[SHORT TASK A]
In the text provided, rewrite the paragraph beginning "Variations in time window peaks" more briefly while keeping its main facts.
[SHORT TASK B]
Quote the text provided from "In the current" up to and including "Information for details).".

[TEXT PROVIDED]
Variations in time window peaks were revealed above. However, the time window estimated in the RSVP paradigm may not be related directly to the perception associated with a conventional FLE paradigm wherein a visual attribute continuously changes. Here, we used a continuously changing stimulus, and abruptly flipped the direction of change to test whether the “perceived flip time” lag or lead the “physical flip time” depending on tasks and conditions. We determined the perceived bar orientation, face orientation, and face identity at the onset of a probe presented at various times around the flip time to estimate the trajectory of percept relative to the stimulus trajectory (see Figs 1b and S5 in Supplementary Information). We examined whether the observed lag or lead effect was consistent with the observed peak variability in the RSVP paradigm.

Methods

Procedure

In the current study, it was extremely difficult for our observers to directly report perceived face orientation or face identity at probe onset. Instead, we determined the subjective neutral points of bar orientation, face orientation, and face identity at the subjective probe onset—in the case of the bar orientation task, the degree of physical inclination of the stimulus required to achieve a subjective appearance of being upright. The trajectory of percept was reconstructed from a set of subjective neutral points measured at several probe onset times (Fig. 1b, see Supplementary Information for details).

[RECORD EXCERPTS]
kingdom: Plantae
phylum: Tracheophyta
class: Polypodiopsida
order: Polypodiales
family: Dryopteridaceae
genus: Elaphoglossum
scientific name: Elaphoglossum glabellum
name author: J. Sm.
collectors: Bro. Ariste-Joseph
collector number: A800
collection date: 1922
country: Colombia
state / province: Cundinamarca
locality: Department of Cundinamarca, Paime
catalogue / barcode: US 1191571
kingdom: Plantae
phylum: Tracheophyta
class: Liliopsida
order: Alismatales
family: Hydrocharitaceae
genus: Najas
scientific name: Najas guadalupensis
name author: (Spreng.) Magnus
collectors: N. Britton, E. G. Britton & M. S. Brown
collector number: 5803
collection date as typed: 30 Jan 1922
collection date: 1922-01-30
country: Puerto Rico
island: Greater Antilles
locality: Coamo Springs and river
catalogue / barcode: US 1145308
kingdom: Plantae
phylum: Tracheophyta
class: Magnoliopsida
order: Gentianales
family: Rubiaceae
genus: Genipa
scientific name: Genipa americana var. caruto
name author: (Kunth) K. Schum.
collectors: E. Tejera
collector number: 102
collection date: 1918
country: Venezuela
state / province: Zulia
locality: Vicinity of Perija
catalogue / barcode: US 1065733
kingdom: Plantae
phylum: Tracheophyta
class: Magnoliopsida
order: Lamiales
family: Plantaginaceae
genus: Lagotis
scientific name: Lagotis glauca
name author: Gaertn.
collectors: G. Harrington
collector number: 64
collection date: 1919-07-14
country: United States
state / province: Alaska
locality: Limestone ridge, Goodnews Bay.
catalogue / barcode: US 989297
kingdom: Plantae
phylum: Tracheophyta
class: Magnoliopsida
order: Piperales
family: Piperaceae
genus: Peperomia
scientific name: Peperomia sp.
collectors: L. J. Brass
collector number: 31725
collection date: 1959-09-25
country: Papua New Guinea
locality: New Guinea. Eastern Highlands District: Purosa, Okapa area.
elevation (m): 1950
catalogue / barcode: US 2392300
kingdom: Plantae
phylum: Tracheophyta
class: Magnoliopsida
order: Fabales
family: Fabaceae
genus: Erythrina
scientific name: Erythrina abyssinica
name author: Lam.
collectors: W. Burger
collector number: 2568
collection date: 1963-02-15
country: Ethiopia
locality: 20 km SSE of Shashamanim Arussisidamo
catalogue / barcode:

[TASK SOLUTION A]
The RSVP paradigm revealed variations in time window peaks, but that time window may not relate directly to perception in a conventional FLE paradigm, where a visual attribute changes continuously. Here, a continuously changing stimulus was used, and its direction of change was flipped abruptly. This tested whether the perceived flip time lagged or led the physical flip time depending on task and condition. Perceived bar orientation, face orientation, and face identity were determined at the onset of a probe shown at various times around the flip time. These judgments were used to estimate the trajectory of the percept relative to the stimulus trajectory. The study then examined whether any lag or lead effect was consistent with the peak variability seen in the RSVP paradigm.

[TASK SOLUTION B]
In the current study, it was extremely difficult for our observers to directly report perceived face orientation or face identity at probe onset. Instead, we determined the subjective neutral points of bar orientation, face orientation, and face identity at the subjective probe onset—in the case of the bar orientation task, the degree of physical inclination of the stimulus required to achieve a subjective appearance of being upright. The trajectory of percept was reconstructed from a set of subjective neutral points measured at several probe onset times (Fig. 1b, see Supplementary Information for details).